Halen Çatak ilçemizde görev yapan "iyi ki gelmişim" diyen Dr. Selin Bayburt da saklı yüreklerden birdir. Dr Bayburt, Çatak'ta olmanın meslek tecrübesine kattığı zenginliği,  çevresinde tanık olduğu yaşamdan görüntüleri Sevginin Melekleri temasıyla Vanlı çocuklar için açılan yardım kampanyası grubuna yazdığı mesajında paylaşmış.

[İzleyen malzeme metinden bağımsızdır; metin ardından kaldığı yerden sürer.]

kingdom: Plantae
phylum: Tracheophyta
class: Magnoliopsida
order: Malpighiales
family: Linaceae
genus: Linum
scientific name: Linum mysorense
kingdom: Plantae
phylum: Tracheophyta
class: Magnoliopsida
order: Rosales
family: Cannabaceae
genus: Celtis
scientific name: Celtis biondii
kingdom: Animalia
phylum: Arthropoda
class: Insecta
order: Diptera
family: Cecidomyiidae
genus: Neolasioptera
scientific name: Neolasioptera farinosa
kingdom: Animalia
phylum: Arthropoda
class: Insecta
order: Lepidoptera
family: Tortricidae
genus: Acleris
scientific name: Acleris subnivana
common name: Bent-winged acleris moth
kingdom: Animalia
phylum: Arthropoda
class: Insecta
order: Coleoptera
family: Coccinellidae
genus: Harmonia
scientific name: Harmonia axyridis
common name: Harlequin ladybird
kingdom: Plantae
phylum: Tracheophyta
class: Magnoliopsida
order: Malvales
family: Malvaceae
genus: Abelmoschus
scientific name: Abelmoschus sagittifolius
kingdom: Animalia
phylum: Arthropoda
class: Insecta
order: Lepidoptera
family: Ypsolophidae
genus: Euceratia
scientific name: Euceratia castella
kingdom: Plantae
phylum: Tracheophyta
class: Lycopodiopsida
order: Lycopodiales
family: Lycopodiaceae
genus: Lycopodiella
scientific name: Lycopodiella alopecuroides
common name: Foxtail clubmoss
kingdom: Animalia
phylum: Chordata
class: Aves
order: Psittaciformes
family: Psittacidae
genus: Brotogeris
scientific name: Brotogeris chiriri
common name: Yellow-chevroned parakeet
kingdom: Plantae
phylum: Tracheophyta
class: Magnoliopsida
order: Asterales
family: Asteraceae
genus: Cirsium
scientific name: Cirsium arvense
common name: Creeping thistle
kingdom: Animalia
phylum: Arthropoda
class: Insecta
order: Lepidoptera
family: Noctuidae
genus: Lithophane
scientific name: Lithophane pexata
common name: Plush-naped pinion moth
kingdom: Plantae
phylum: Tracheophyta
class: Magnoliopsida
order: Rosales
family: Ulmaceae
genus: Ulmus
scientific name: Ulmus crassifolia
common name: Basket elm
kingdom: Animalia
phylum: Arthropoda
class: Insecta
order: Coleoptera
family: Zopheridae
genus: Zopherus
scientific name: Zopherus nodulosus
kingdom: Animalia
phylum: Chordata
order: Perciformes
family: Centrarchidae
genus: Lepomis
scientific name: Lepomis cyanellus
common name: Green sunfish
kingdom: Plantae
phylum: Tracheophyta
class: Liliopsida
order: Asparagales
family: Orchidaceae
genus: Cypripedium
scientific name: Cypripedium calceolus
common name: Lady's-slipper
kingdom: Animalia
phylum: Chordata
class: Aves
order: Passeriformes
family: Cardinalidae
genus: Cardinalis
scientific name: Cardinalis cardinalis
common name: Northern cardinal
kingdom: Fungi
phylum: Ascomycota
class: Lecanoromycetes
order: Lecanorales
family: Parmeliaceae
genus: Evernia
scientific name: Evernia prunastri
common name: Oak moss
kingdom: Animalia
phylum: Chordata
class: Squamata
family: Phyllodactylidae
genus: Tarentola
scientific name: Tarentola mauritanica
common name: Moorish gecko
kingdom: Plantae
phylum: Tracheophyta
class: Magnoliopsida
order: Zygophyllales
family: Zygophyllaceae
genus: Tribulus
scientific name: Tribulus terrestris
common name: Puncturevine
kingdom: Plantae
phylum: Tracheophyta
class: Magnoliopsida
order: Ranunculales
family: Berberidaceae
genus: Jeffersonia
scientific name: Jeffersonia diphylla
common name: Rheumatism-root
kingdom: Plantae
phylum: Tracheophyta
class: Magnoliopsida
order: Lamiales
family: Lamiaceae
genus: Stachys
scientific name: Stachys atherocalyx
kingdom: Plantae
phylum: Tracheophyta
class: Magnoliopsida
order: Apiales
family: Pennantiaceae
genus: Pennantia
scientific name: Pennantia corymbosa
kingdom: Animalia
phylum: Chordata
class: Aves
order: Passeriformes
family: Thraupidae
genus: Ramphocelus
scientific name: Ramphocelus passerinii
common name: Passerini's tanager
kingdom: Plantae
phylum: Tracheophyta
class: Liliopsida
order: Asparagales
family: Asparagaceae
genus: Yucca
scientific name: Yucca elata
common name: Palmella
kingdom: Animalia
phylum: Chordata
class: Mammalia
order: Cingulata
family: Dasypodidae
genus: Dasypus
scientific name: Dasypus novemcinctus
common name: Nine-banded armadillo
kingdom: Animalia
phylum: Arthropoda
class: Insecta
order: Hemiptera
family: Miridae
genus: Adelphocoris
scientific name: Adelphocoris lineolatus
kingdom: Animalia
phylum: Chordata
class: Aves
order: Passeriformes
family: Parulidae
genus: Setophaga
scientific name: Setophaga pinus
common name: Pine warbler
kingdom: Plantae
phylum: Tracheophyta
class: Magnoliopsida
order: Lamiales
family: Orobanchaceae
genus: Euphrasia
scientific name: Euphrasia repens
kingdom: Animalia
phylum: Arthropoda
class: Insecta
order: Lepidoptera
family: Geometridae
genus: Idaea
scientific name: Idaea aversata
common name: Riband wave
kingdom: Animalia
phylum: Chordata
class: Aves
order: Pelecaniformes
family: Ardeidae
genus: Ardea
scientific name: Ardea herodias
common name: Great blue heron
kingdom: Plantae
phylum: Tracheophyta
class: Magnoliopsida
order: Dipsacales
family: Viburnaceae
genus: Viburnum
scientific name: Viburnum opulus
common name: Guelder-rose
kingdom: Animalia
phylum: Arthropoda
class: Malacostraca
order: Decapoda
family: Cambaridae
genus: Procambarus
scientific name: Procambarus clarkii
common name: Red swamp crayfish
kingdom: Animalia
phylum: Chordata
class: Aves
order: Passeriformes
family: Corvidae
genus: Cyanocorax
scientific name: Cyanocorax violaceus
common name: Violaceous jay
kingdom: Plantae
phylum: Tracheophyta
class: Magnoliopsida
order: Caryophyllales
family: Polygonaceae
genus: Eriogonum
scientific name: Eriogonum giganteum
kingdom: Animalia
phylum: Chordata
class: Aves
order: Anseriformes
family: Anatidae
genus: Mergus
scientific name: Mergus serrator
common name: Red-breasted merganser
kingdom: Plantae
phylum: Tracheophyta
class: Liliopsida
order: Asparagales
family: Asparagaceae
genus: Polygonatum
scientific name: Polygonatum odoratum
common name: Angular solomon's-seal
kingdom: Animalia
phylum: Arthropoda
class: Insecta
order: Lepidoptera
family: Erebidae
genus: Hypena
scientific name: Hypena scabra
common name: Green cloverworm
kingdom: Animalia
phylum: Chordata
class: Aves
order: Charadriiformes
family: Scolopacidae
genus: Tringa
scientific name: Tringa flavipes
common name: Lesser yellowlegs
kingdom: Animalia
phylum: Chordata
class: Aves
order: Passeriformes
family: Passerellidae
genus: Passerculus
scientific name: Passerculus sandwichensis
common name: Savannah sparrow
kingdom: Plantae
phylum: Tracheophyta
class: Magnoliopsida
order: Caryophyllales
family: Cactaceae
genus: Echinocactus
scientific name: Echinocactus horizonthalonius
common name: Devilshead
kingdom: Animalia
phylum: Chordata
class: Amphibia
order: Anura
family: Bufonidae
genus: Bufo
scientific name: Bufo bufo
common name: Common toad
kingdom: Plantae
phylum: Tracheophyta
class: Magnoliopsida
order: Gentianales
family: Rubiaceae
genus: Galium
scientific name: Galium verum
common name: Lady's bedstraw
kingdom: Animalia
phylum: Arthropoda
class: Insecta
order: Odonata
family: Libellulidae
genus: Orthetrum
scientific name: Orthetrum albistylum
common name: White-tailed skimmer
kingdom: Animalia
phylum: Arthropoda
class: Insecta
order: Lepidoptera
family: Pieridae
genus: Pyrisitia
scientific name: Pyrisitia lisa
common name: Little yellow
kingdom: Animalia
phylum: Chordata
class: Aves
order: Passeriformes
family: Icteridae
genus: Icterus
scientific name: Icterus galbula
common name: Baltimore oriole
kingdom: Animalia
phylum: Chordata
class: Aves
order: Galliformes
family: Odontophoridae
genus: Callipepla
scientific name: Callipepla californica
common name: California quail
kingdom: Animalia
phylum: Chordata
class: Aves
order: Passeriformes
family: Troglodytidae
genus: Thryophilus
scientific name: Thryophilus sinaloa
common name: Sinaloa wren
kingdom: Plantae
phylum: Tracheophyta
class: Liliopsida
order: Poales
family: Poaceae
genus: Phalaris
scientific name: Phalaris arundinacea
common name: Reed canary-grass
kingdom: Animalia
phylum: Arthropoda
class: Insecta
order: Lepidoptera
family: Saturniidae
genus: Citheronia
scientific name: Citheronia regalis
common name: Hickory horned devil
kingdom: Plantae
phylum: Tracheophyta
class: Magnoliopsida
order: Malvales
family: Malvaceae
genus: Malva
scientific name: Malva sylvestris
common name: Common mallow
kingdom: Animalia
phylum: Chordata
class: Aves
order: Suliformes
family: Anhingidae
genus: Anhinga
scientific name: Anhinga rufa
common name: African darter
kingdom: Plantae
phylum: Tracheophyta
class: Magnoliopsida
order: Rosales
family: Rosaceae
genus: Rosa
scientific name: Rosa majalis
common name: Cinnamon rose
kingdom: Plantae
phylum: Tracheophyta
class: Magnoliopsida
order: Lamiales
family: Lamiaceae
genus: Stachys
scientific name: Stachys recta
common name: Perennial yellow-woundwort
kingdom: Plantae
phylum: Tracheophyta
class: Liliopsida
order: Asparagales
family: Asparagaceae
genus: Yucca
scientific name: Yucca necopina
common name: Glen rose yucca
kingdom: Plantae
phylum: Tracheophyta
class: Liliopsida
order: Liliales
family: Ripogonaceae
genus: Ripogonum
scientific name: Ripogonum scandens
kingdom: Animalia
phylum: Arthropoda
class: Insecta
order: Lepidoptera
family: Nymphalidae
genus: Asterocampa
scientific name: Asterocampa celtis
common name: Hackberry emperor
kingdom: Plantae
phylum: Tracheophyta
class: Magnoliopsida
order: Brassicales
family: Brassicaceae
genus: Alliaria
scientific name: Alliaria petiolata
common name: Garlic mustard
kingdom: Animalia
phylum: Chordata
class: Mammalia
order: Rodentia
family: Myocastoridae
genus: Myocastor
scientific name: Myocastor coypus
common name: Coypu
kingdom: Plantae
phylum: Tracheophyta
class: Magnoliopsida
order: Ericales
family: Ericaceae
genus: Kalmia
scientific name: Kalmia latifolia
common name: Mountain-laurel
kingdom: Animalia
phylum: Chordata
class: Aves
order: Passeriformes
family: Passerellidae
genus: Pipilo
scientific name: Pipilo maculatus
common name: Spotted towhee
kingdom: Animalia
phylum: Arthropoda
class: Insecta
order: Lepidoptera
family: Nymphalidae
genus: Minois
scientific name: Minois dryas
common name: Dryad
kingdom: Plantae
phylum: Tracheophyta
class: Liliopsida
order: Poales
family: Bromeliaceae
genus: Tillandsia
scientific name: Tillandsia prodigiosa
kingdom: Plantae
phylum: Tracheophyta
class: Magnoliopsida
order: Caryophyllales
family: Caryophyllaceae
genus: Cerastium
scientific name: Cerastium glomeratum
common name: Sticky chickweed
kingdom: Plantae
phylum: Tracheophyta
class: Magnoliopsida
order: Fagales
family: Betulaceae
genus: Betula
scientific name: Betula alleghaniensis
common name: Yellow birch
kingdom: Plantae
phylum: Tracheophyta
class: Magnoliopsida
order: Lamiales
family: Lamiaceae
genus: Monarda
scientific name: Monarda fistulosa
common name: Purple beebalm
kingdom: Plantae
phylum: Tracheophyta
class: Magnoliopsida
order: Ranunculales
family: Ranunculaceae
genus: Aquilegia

Gözlemlerini Dr. Selin Bayburt'tan okuyalım:

"Merhabalar,

Ben Selin Bayburt. Geçtiğimiz temmuzda tıp fakültesinden mezun oldum, yani taze hekim oldum. Atamada ilk mecburi hizmet yerim Van-Çatak olarak belirlendi. Atladım uçağa geldim Van'a.. Sonra da minicik ilçesi Çatak'a. Pazartesi günü meslek hayatıma başladım. Hemen ertesi günü su kalitesini denetlemek için ilçe etrafındaki birkaç köye gittik. Hepsi ilçe merkezine en az yarım saat bir saat uzaklıktalar ve tepelerdeler.. Belli bir yere kadar asfalt var. Köylere ulaştığımızda izlediğim eski filmlerde gördüğüm manzaranın aynısını gördüm. Müthiş güzellikte çocuklar, oyuncak yok, kıyafetler yarım, çeşmeden çamur akıyor, kimisinden de akmıyor. İletişim gözlerle, telefondan, fotoğraftan kaçıyorlar. Size sadece gözlemlediklerimin belli bir kısmını açıklayabiliyorum, hem kelimeler de yetmiyor zaten. Ama ilk gördüğüm andan itibaren, iyi ki gelmişim dedim. Bu çocuklar için, bir şeyler yapılabilmesi için, buraya gelmişken elimden geleni yapabileceğim, yapmak zorundayım dedim. Ve hemen facebook'tan çevremdeki kişilere bir çağrıda bulundum. Kıyafet, oyuncak vb.. eşyalar için. Çünkü zaman kısıtlamam olduğunun farkındayım. Kış buralara daha erken geliyor. Geldi mi, sağlık taramalarından sonra bir daha oralara ulaşabilmemin mümkün olmayacağını biliyorum. Bu yüzden vakit çok geç olmadan arayışlara başladım ve bu güzel (Sevginin Melekleri) grubuna ulaştım. Burası, Çatak, ilçe merkezindeki yatılı okul, özellikle de çevre köyleri, yardımların yapılabileceği ideal yerler. Kendi çevreme yaptığım çağrının aynısını sizlere de yapıyorum. Desteğinizi, ayrıca sizleri de burada görmeyi çok isteriz. Ve eğer yardımlarınızı buraya ulaştırırsanız, ben de bizzat doğru ailelere, doğru çocuklara ulaştırmak için elimden geleni yapacağımı, aşama aşama da sizleri haberdar edeceğimi söylemek istiyorum. Şimdiden destekleriniz için teşekkürler. Sevgiyle kalın."

İlimizde Van doğumlu olan olmayan binlerce saklı yürek Van doğumlu olmayan saklı yürekleri Van Dostu olarak tanımlamayı uygun buluyorum. Bundan da keyif alıyorum.  Van Dost ve saklı yüreklere gönülden selam olsun.